In the face of staff shortages, Finnish company GekkoVet hopes to improve the quality and speed of clinical decision-making by providing a digital tool that streamlines the process of diagnosis.
In order to help human vets come to a speedy diagnosis, the GekkoVet tool synthesises over 50,000 pages of clinical source material to provide a list of clinical symptoms. The vet then selects the relevant symptoms and the tool returns a list of possible diagnoses ranked according to probability. This approach makes it much easier for vets to access the vast amounts of reference information they rely on, saving them precious time without undermining their clinical judgement, knowledge, and expertise.
“In the face of severe staff shortages that aren’t going anywhere soon our industry has no choice but to evolve to survive,” explains Arbor Pointe Veterinary Hospital owner and veterinarian Dr. Mike Petty. “For too long we’ve relied on Google and stacks of books for our reference needs.
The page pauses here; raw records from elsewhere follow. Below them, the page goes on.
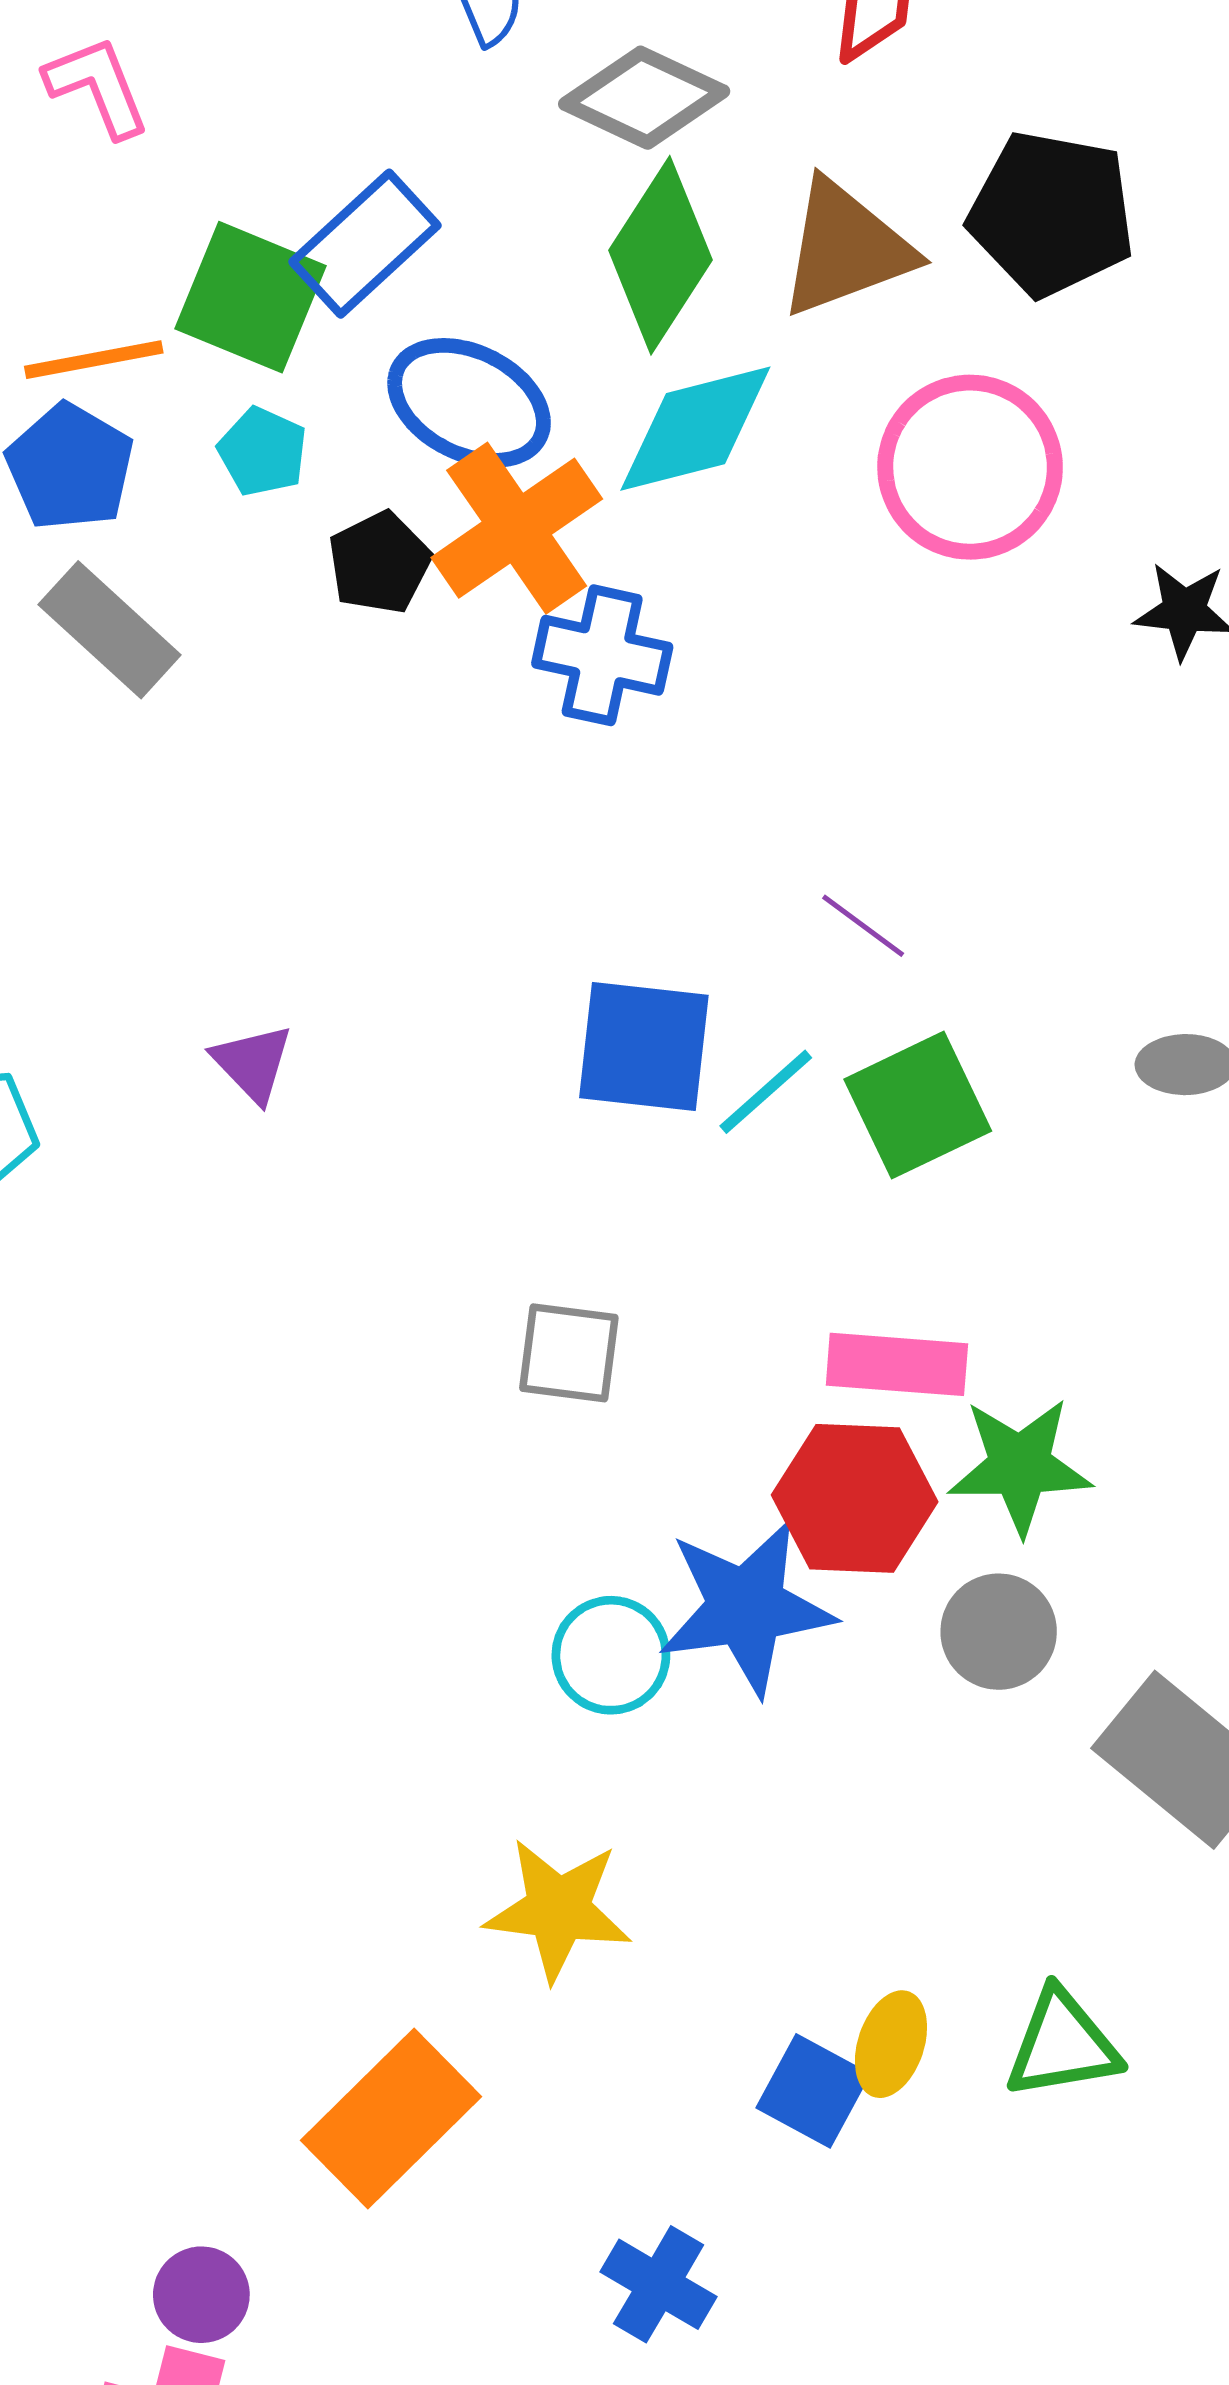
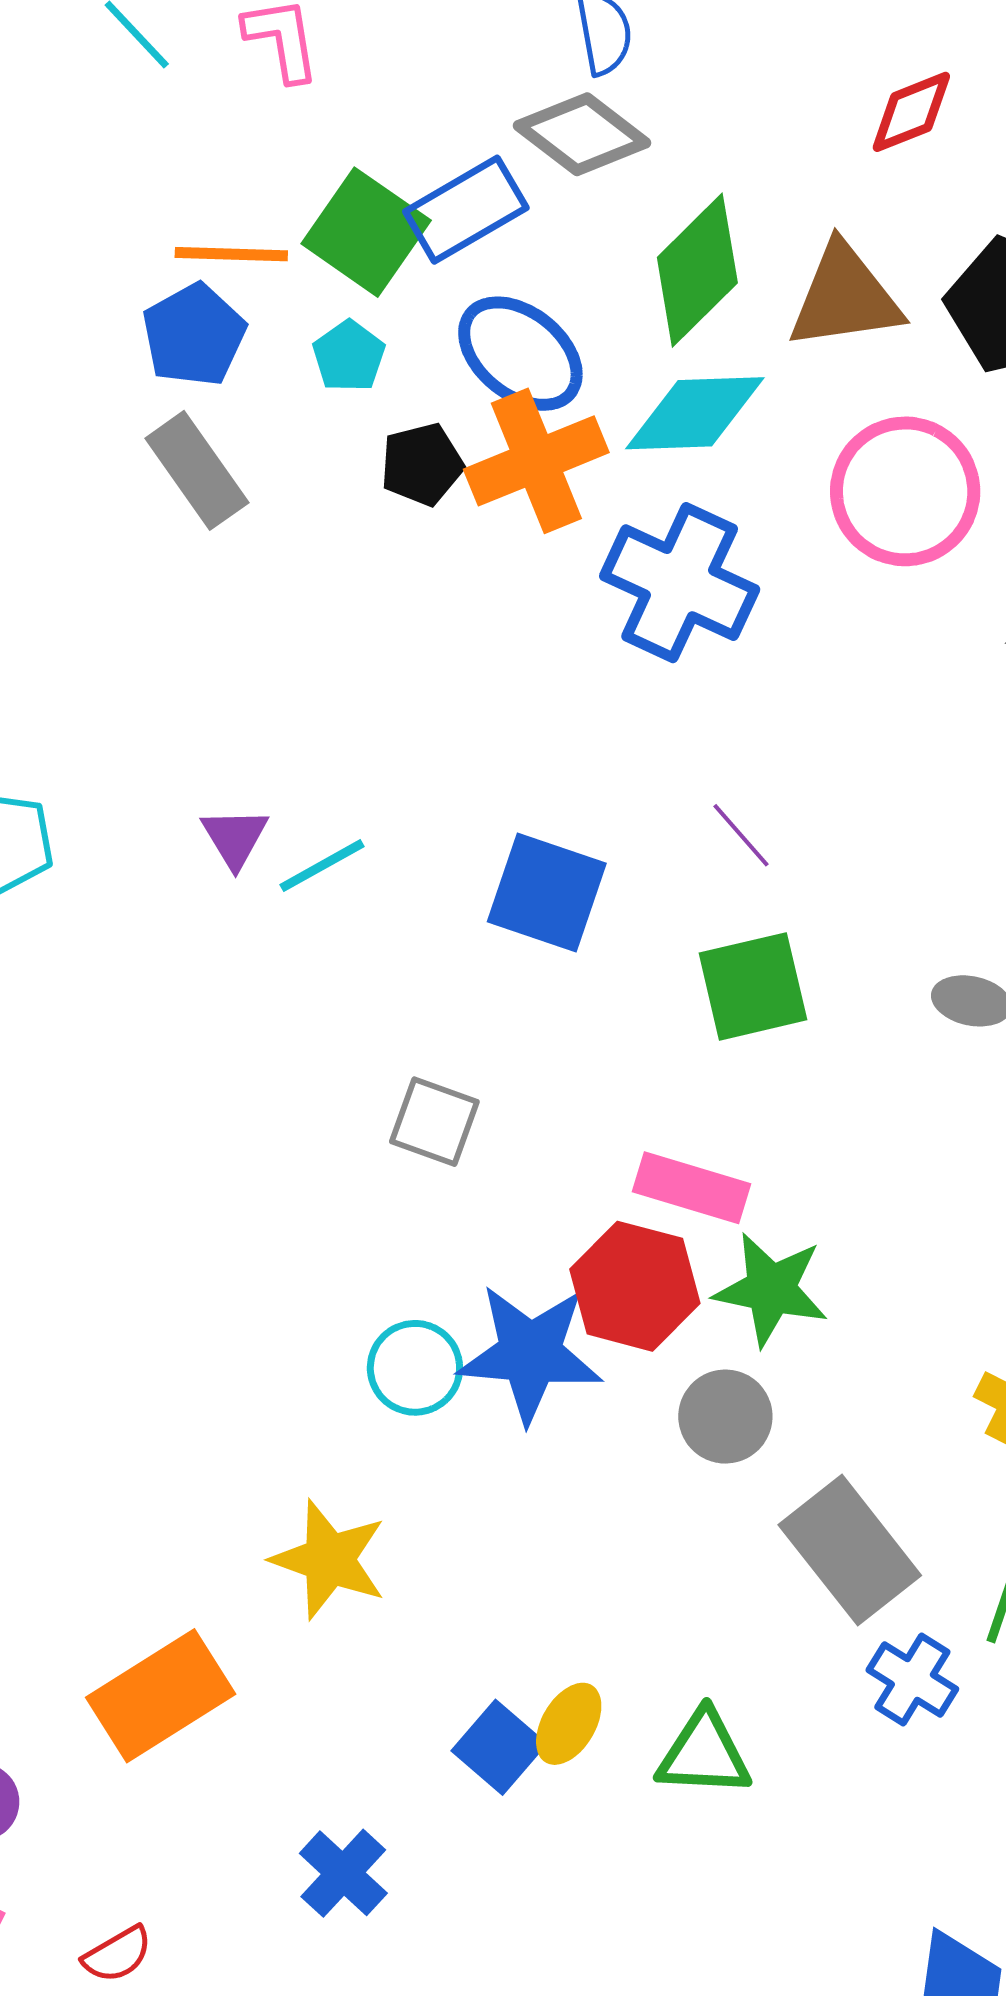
gray diamond: (644, 98) -> (582, 134), moved
blue cross: (602, 655) -> (680, 583), moved, size x1.4
cyan line: (766, 1092) -> (322, 866), moved

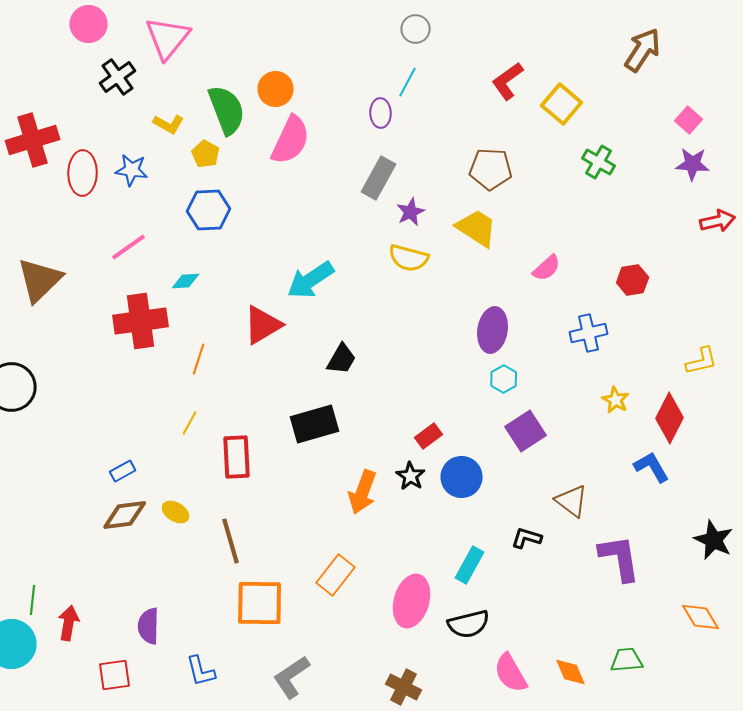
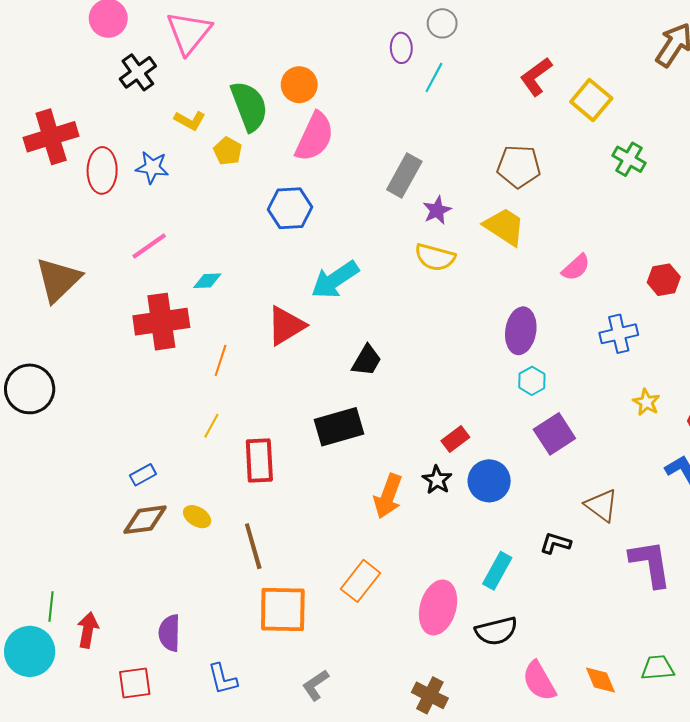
purple ellipse: (381, 113) -> (401, 48), moved
blue hexagon: (209, 210) -> (290, 208), moved
gray L-shape: (292, 677) -> (316, 685), size x0.7

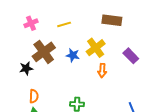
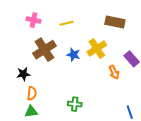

Everything else is accessible from a few taps on a cell phone—except clinical (decision making) tools.”
GekkoVet recently appeared as a showcase finalist at the Animal Health, Nutrition and Technology Innovation summit in Boston.
Springwise has recently spotted innovative approaches to streamlining the diagnosis of human conditions. These include deep AI imaging diagnostics that help doctors prioritise patient care, the use of whole genome sequencing to diagnose rare diseases, and deep learning image analysis for breast cancer diagnosis.